BEGIN Entries shown

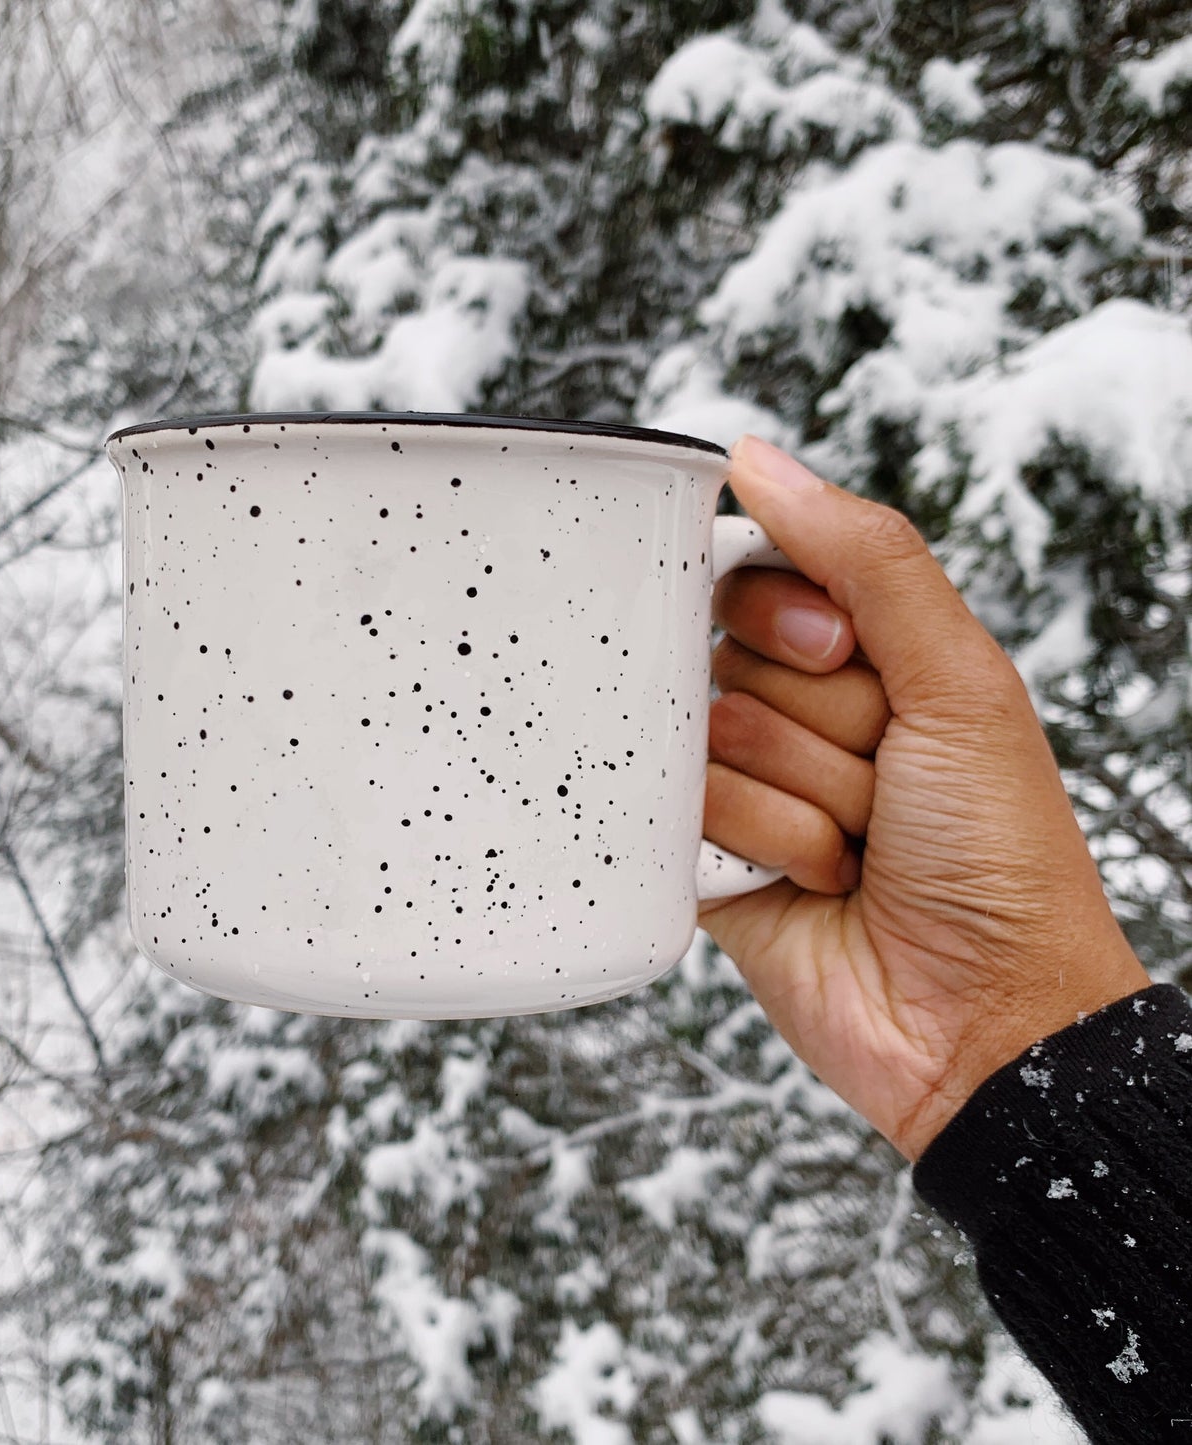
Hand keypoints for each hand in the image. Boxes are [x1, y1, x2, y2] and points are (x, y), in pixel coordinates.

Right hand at [699, 437, 1151, 1162]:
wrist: (984, 1020)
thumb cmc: (1003, 858)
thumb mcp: (960, 682)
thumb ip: (867, 559)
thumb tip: (760, 460)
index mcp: (865, 656)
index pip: (762, 577)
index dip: (794, 618)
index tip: (849, 664)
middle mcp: (799, 715)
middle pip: (729, 659)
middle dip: (817, 728)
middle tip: (879, 781)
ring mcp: (749, 788)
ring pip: (706, 739)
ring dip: (799, 803)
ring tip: (858, 850)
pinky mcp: (704, 860)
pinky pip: (675, 810)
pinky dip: (754, 847)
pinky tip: (808, 883)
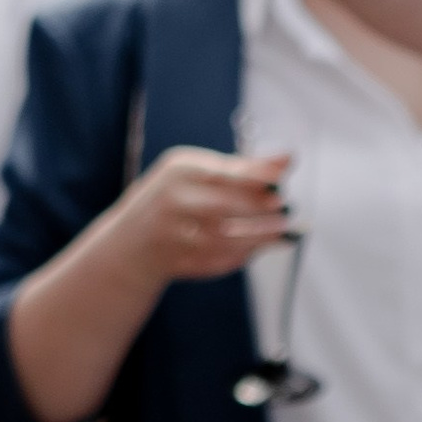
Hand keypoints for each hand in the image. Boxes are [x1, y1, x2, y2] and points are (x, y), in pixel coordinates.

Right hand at [118, 146, 294, 291]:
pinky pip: (219, 260)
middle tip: (287, 212)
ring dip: (259, 237)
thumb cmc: (176, 196)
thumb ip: (243, 168)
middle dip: (261, 211)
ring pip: (226, 238)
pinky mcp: (180, 262)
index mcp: (179, 171)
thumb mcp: (198, 172)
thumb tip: (288, 159)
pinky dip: (242, 255)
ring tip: (282, 232)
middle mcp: (172, 201)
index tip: (282, 181)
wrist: (133, 240)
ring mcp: (173, 234)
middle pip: (225, 206)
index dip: (255, 177)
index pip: (223, 172)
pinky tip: (257, 248)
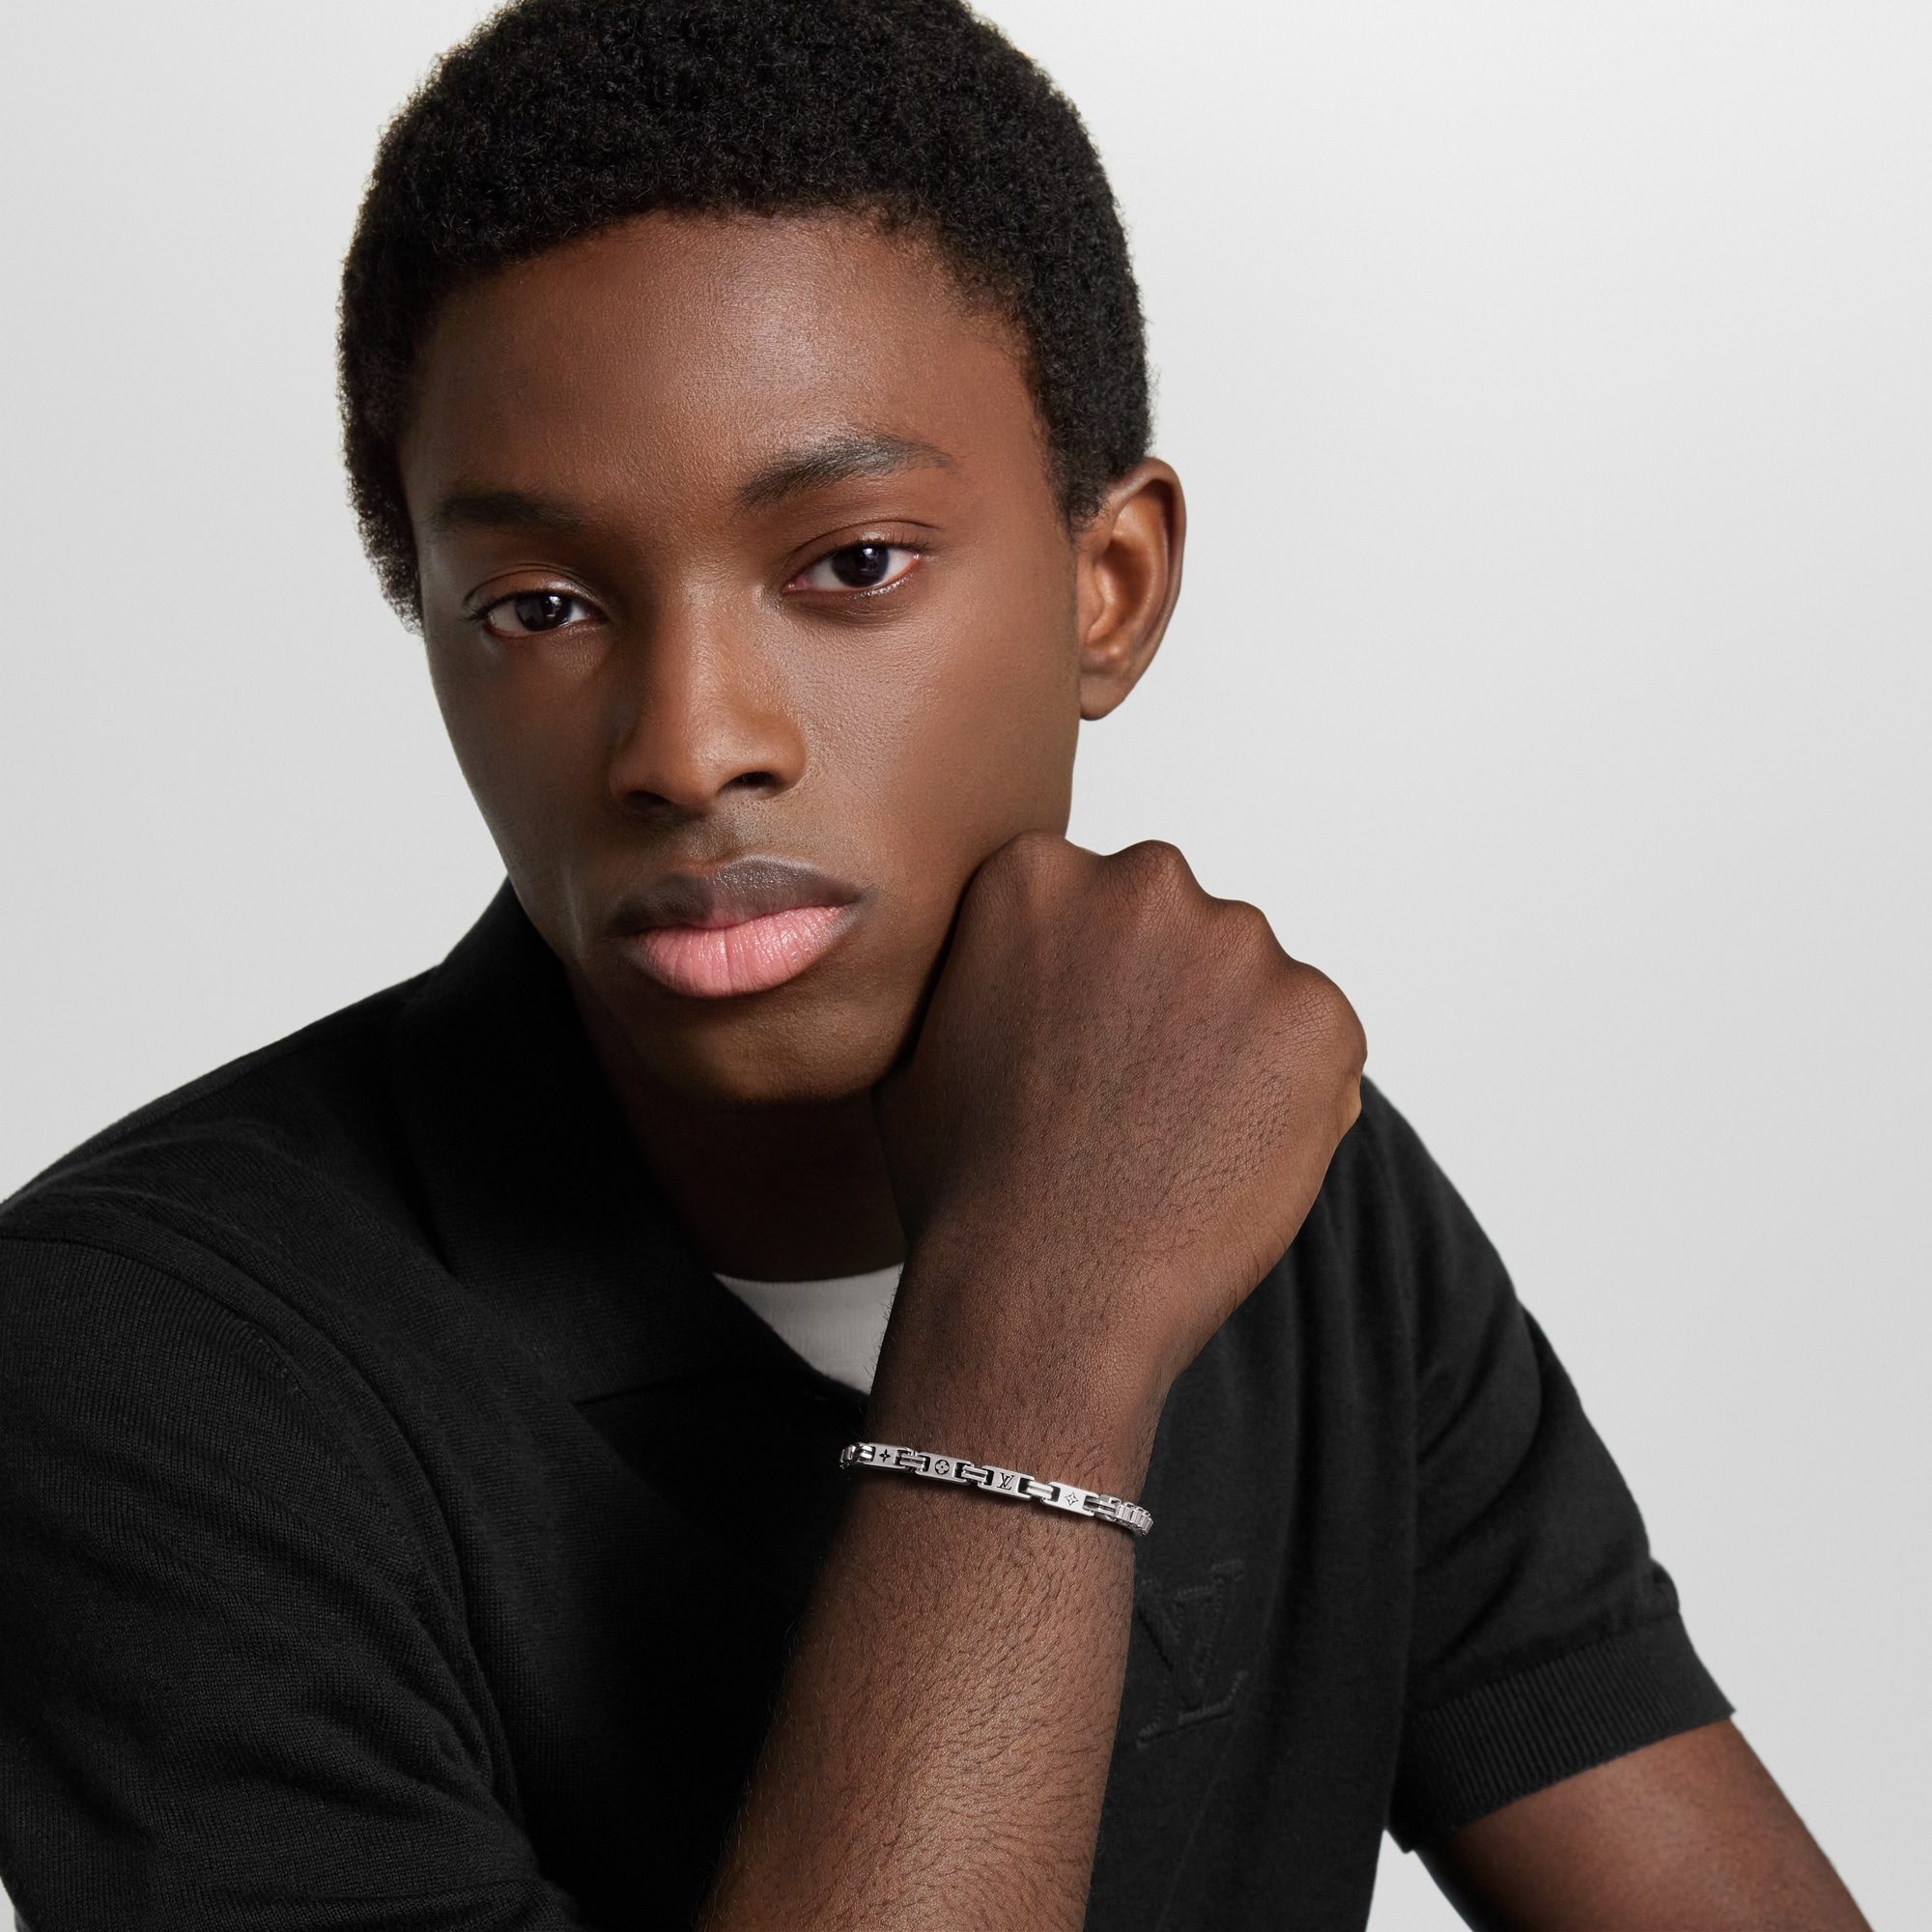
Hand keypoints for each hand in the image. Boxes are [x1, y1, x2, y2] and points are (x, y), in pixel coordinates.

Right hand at [872, 833, 1364, 1486]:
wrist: (1043, 1290)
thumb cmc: (968, 1186)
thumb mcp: (917, 1041)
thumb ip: (974, 967)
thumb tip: (993, 964)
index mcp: (1037, 872)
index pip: (1095, 903)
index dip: (1093, 988)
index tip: (1082, 1053)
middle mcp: (1145, 882)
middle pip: (1179, 931)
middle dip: (1168, 1002)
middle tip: (1135, 1101)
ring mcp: (1241, 945)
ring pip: (1253, 987)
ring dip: (1232, 1048)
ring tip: (1177, 1141)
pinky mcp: (1319, 1014)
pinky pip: (1318, 1046)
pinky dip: (1292, 1098)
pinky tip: (1228, 1158)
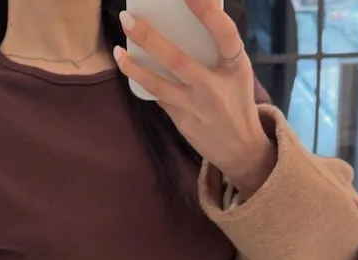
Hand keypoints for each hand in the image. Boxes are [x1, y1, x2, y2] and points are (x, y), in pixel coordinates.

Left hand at [114, 0, 276, 196]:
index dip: (206, 11)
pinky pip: (158, 97)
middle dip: (149, 37)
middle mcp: (214, 87)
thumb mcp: (237, 71)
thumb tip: (198, 11)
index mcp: (235, 67)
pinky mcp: (182, 121)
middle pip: (177, 59)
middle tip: (127, 18)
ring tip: (117, 52)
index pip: (224, 33)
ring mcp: (195, 107)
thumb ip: (220, 46)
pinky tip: (131, 69)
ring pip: (157, 85)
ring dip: (134, 68)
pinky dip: (144, 82)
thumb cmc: (237, 100)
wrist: (240, 147)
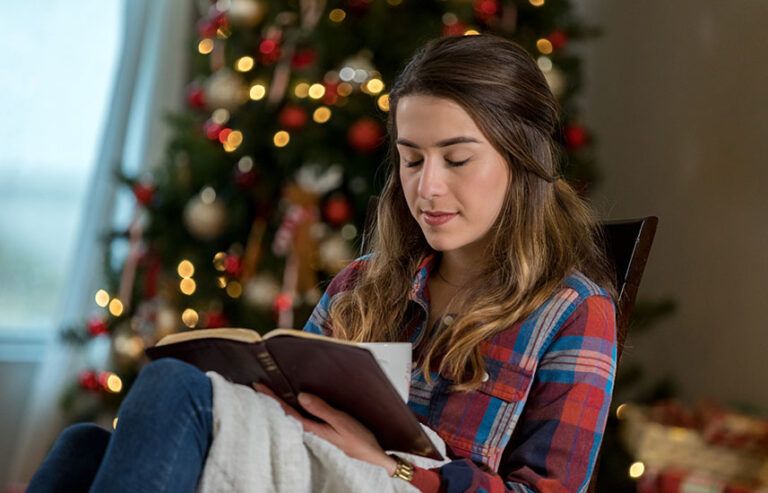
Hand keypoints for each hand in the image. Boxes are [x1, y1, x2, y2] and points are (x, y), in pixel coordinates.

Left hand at [253, 383, 396, 474]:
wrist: (373, 455)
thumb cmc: (359, 440)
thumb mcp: (341, 421)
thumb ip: (321, 409)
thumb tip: (301, 396)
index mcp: (313, 428)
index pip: (287, 410)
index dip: (272, 398)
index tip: (259, 386)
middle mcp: (312, 430)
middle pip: (287, 412)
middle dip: (272, 399)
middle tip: (258, 386)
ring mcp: (317, 430)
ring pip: (294, 415)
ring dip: (282, 403)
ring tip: (271, 392)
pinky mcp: (323, 430)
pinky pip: (304, 417)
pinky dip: (295, 408)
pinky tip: (295, 404)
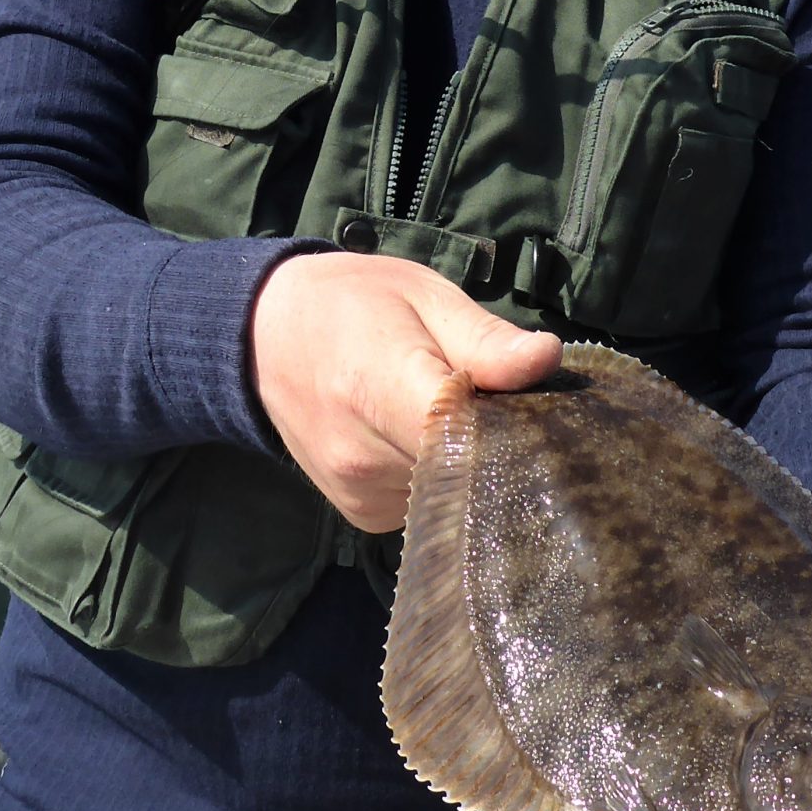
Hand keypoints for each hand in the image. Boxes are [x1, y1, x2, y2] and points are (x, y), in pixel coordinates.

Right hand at [250, 251, 560, 532]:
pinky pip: (429, 505)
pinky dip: (442, 476)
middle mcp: (364, 456)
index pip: (464, 436)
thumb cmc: (354, 303)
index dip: (516, 428)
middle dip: (500, 442)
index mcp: (378, 388)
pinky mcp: (362, 515)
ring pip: (453, 492)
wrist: (264, 336)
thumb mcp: (423, 295)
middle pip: (467, 470)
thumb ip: (482, 338)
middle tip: (509, 401)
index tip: (544, 410)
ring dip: (471, 461)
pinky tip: (431, 440)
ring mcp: (360, 493)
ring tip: (461, 414)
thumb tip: (546, 360)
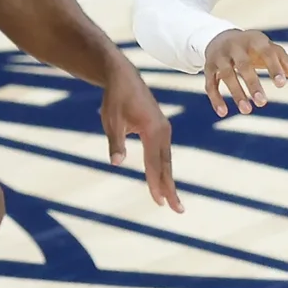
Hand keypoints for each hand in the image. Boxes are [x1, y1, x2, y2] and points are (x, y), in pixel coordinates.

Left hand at [101, 62, 180, 212]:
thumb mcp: (111, 120)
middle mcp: (163, 131)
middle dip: (170, 188)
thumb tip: (116, 163)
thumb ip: (116, 142)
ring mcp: (164, 129)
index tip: (160, 203)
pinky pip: (163, 152)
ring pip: (166, 160)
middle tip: (176, 210)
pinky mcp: (161, 128)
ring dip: (168, 180)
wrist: (123, 77)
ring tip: (170, 200)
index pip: (154, 163)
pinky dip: (164, 168)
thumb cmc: (115, 98)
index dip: (156, 184)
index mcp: (152, 130)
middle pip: (166, 165)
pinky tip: (162, 178)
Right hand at [200, 28, 287, 117]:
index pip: (266, 52)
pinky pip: (210, 84)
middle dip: (252, 84)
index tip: (281, 85)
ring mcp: (219, 56)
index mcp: (253, 39)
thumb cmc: (252, 47)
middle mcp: (234, 45)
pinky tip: (223, 113)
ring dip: (236, 93)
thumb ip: (282, 59)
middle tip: (262, 103)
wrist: (220, 37)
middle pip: (243, 64)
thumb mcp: (267, 48)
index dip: (274, 67)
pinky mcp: (208, 67)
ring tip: (247, 111)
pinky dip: (215, 98)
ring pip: (226, 75)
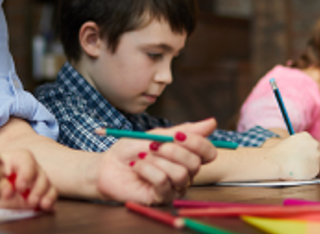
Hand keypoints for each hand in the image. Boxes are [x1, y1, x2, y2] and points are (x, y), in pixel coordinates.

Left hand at [0, 149, 56, 210]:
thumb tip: (9, 190)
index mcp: (15, 159)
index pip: (26, 158)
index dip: (26, 173)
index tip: (20, 188)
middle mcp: (28, 167)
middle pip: (40, 172)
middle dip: (37, 188)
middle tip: (29, 201)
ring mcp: (36, 178)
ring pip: (47, 183)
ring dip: (44, 195)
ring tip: (36, 205)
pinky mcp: (41, 191)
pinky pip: (52, 192)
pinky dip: (51, 200)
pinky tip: (45, 207)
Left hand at [95, 118, 217, 204]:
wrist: (108, 166)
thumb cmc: (130, 150)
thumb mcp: (155, 135)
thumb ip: (183, 131)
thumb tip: (212, 122)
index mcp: (185, 157)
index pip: (208, 152)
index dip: (198, 142)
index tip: (178, 135)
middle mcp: (185, 173)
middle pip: (195, 163)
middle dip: (172, 150)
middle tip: (153, 146)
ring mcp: (174, 187)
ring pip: (181, 174)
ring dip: (157, 161)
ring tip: (142, 157)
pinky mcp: (161, 197)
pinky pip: (163, 182)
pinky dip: (147, 170)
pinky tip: (137, 167)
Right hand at [262, 132, 319, 179]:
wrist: (276, 162)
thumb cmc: (278, 152)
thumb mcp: (288, 142)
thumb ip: (298, 145)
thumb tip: (301, 152)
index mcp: (306, 136)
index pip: (309, 142)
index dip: (302, 148)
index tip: (295, 152)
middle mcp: (314, 145)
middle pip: (313, 152)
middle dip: (307, 156)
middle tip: (295, 160)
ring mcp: (316, 157)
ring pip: (313, 162)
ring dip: (306, 165)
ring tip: (294, 166)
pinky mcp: (316, 169)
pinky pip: (312, 172)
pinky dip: (306, 173)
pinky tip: (296, 171)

END Entries shown

**Activity:**
Using the data above, return the lines from the one holding "pinky mcp: (704, 860)" through the one holding "pinky tip: (257, 248)" exactly, but not the pictures.

**Solution for this problem:**
pinky mcp: (704, 860)
pinky pip: (675, 810)
pinky dip: (754, 847)
pinky tip: (808, 883)
Hand keypoints for each hand in the image. Boxes are [x1, y1, x2, y2] and points are (x, y), in pixel coordinates.

Right hand at [118, 146, 294, 291]:
pinky pip: (219, 260)
middle tip: (287, 212)
ring dip: (259, 237)
thumb cmc: (176, 196)
thumb ip: (243, 168)
middle dip: (261, 211)
ring pip: (226, 238)
pinky mcp: (180, 262)
index mcp: (179, 171)
thumb mcp: (198, 172)
thumb tip: (288, 159)
pinky dip: (242, 255)
ring tip: (282, 232)
middle mcp: (172, 201)
index tip: (282, 181)
wrist: (133, 240)
ring mcp: (173, 234)
middle pip: (225, 206)
index dip: (255, 177)
index pip: (223, 172)
pinky tip: (257, 248)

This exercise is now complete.